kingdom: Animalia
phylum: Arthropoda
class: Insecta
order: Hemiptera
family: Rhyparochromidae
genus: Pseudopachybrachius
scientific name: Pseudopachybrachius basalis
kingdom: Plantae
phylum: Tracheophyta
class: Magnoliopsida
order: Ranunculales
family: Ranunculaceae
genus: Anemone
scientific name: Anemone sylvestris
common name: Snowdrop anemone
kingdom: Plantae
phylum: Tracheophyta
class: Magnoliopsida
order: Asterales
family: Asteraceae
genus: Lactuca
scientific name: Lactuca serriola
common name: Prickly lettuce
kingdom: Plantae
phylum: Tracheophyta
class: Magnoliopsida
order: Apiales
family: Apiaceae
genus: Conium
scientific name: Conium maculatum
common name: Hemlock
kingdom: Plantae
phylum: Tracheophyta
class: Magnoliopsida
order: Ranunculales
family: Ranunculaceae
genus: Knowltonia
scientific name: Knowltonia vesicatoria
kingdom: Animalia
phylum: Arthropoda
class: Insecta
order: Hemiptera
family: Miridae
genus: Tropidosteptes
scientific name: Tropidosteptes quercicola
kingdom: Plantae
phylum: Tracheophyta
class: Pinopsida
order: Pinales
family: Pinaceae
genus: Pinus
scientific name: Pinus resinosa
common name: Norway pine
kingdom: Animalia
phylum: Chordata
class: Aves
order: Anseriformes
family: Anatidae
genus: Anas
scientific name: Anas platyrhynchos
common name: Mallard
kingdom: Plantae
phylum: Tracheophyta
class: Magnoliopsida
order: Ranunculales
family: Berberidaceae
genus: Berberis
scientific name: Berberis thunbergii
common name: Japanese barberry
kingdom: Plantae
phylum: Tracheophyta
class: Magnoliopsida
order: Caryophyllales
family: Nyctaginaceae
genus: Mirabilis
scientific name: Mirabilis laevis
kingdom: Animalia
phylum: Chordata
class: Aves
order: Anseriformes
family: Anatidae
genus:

TASK REQUIREMENTS
Reproduce every line of the material above verbatim, keeping each one unchanged and in its original order.

RESPONSE FOR THIS EXERCISE
kingdom: Animalia
phylum: Arthropoda
class: Insecta
order: Hemiptera
family: Rhyparochromidae
genus: Pseudopachybrachius
scientific name: Pseudopachybrachius basalis
kingdom: Plantae
phylum: Tracheophyta
class: Magnoliopsida
order: Ranunculales
family: Ranunculaceae
genus: Anemone
scientific name: Anemone sylvestris
common name: Snowdrop anemone
kingdom: Plantae
phylum: Tracheophyta
class: Magnoliopsida
order: Asterales
family: Asteraceae
genus: Lactuca
scientific name: Lactuca serriola
common name: Prickly lettuce
kingdom: Plantae
phylum: Tracheophyta
class: Magnoliopsida
order: Apiales
family: Apiaceae
genus: Conium
scientific name: Conium maculatum
common name: Hemlock
kingdom: Plantae
phylum: Tracheophyta
class: Magnoliopsida
order: Ranunculales
family: Ranunculaceae
genus: Knowltonia
scientific name: Knowltonia vesicatoria
kingdom: Animalia
phylum: Arthropoda
class: Insecta
order: Hemiptera
family: Miridae
genus: Tropidosteptes
scientific name: Tropidosteptes quercicola
kingdom: Plantae
phylum: Tracheophyta
class: Pinopsida
order: Pinales
family: Pinaceae
genus: Pinus
scientific name: Pinus resinosa
common name: Norway pine
kingdom: Animalia
phylum: Chordata
class: Aves
order: Anseriformes
family: Anatidae
genus: Anas
scientific name: Anas platyrhynchos
common name: Mallard
kingdom: Plantae
phylum: Tracheophyta
class: Magnoliopsida
order: Ranunculales
family: Berberidaceae
genus: Berberis
scientific name: Berberis thunbergii
common name: Japanese barberry
kingdom: Plantae
phylum: Tracheophyta
class: Magnoliopsida
order: Caryophyllales
family: Nyctaginaceae
genus: Mirabilis
scientific name: Mirabilis laevis
kingdom: Animalia
phylum: Chordata
class: Aves
order: Anseriformes
family: Anatidae
genus:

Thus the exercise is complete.